Tight Sample Complexity of Transformers

Problem
This work addresses the gap in understanding the sample complexity and VC dimension of depth-$L$ Transformers, particularly in the context of chain-of-thought learning. Prior literature lacked precise characterizations of these metrics, which are crucial for evaluating the learning efficiency of Transformers. The authors present their findings as a preprint, indicating that the work is unreviewed and may be subject to further validation.

Method
The authors derive upper and lower bounds for the VC dimension of depth-$L$ Transformers with $W$ parameters, mapping input sequences of length $T$ to a single output. They establish an upper bound of $O(L W \log (T W))$ and a lower bound of $Ω(L W \log (T W / L))$. Additionally, they analyze the sample complexity of chain-of-thought learning, specifically under a teacher forcing paradigm. The sample complexity for this approach is characterized as $O\left(L W \log \left(\left(T+T^{\prime}\right) W\right)\right)$, where $T^{\prime}$ denotes the number of autoregressive steps. The authors also provide a lower bound of $Ω\left(L W \log \left(\left(T+T^{\prime}\right) W / L\right)\right)$ for any learning rule utilizing chain-of-thought data.

Results
The findings indicate that the VC dimension of depth-$L$ Transformers scales logarithmically with the input length and the number of parameters, providing a more nuanced understanding of their capacity. The established upper and lower bounds are nearly tight, suggesting that the theoretical limits of Transformer models are well-defined. The sample complexity results imply that teacher forcing can significantly reduce the number of examples needed for effective learning, but still requires a substantial amount of data, particularly as the input length and autoregressive steps increase.

Limitations
The authors acknowledge that their results are contingent on the assumptions made regarding the architecture and the nature of the input data. They do not explore the implications of varying the depth or width of the Transformers beyond the established bounds.

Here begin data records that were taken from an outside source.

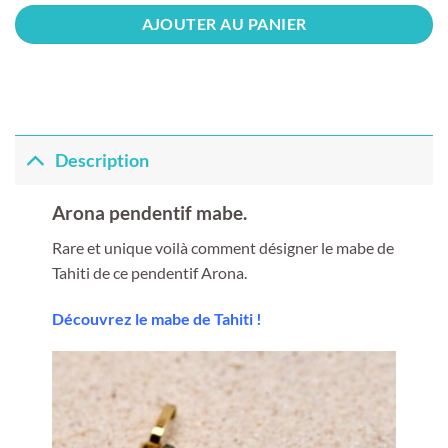
AJOUTER AU PANIER
Description
Arona pendentif mabe.
Rare et unique voilà comment désigner le mabe de
Tahiti de ce pendentif Arona.
Découvrez le mabe de Tahiti !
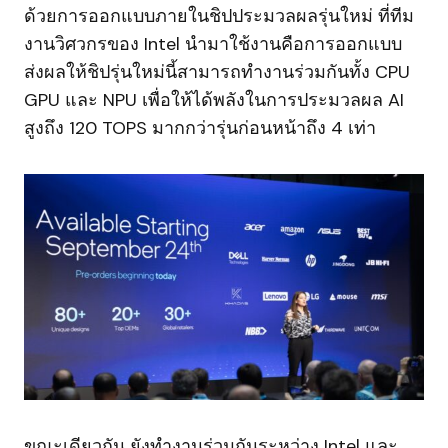
ด้วยการออกแบบภายในชิปประมวลผลรุ่นใหม่ ที่ทีม
งานวิศวกรของ Intel นำมาใช้งานคือการออกแบบ
ส่งผลให้ชิปรุ่นใหม่นี้สามารถทำงานร่วมกันทั้ง CPU
GPU และ NPU เพื่อให้ได้พลังในการประมวลผล AI
สูงถึง 120 TOPS มากกว่ารุ่นก่อนหน้าถึง 4 เท่า
ขณะเดียวกัน ยังทำงานร่วมกันระหว่าง Intel และ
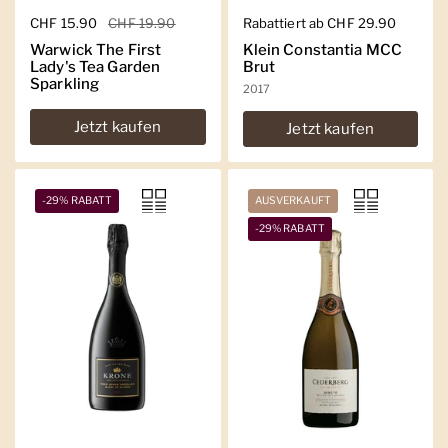
Regulärer Preis
CHF 15.90
Sale-Preis
CHF 19.90
Regulärer Preis
Rabattiert ab CHF 29.90
Warwick The First
Klein Constantia MCC
Lady's Tea Garden
Brut
Sparkling
2017
Jetzt kaufen
Jetzt kaufen
-29% RABATT
AUSVERKAUFT
-29% RABATT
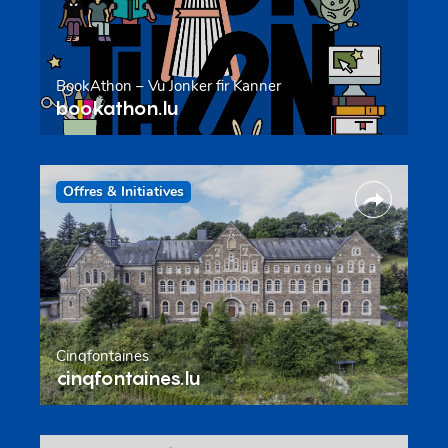
BookAthon – Vu Jonker fir Kanner
bookathon.lu
Offres & Initiatives
Cinqfontaines
cinqfontaines.lu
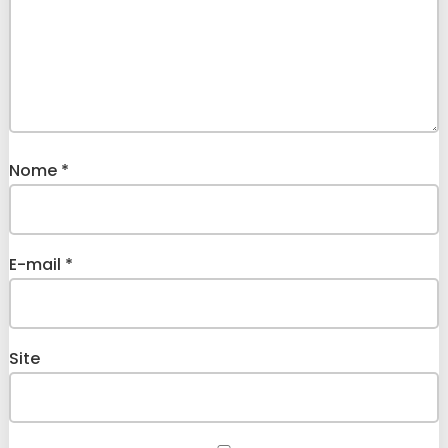
Nome
*
E-mail
*
Site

Additionally, the practical applicability of these theoretical results in real-world scenarios remains to be validated, as the study is primarily theoretical.

Why it matters
This work has significant implications for the design and training of Transformer models, particularly in applications requiring chain-of-thought reasoning. By providing a clearer understanding of the sample complexity and VC dimension, it informs researchers about the data requirements and potential limitations of Transformers in various tasks. This foundational knowledge can guide future research in optimizing Transformer architectures and training methodologies, as published in arXiv cs.LG.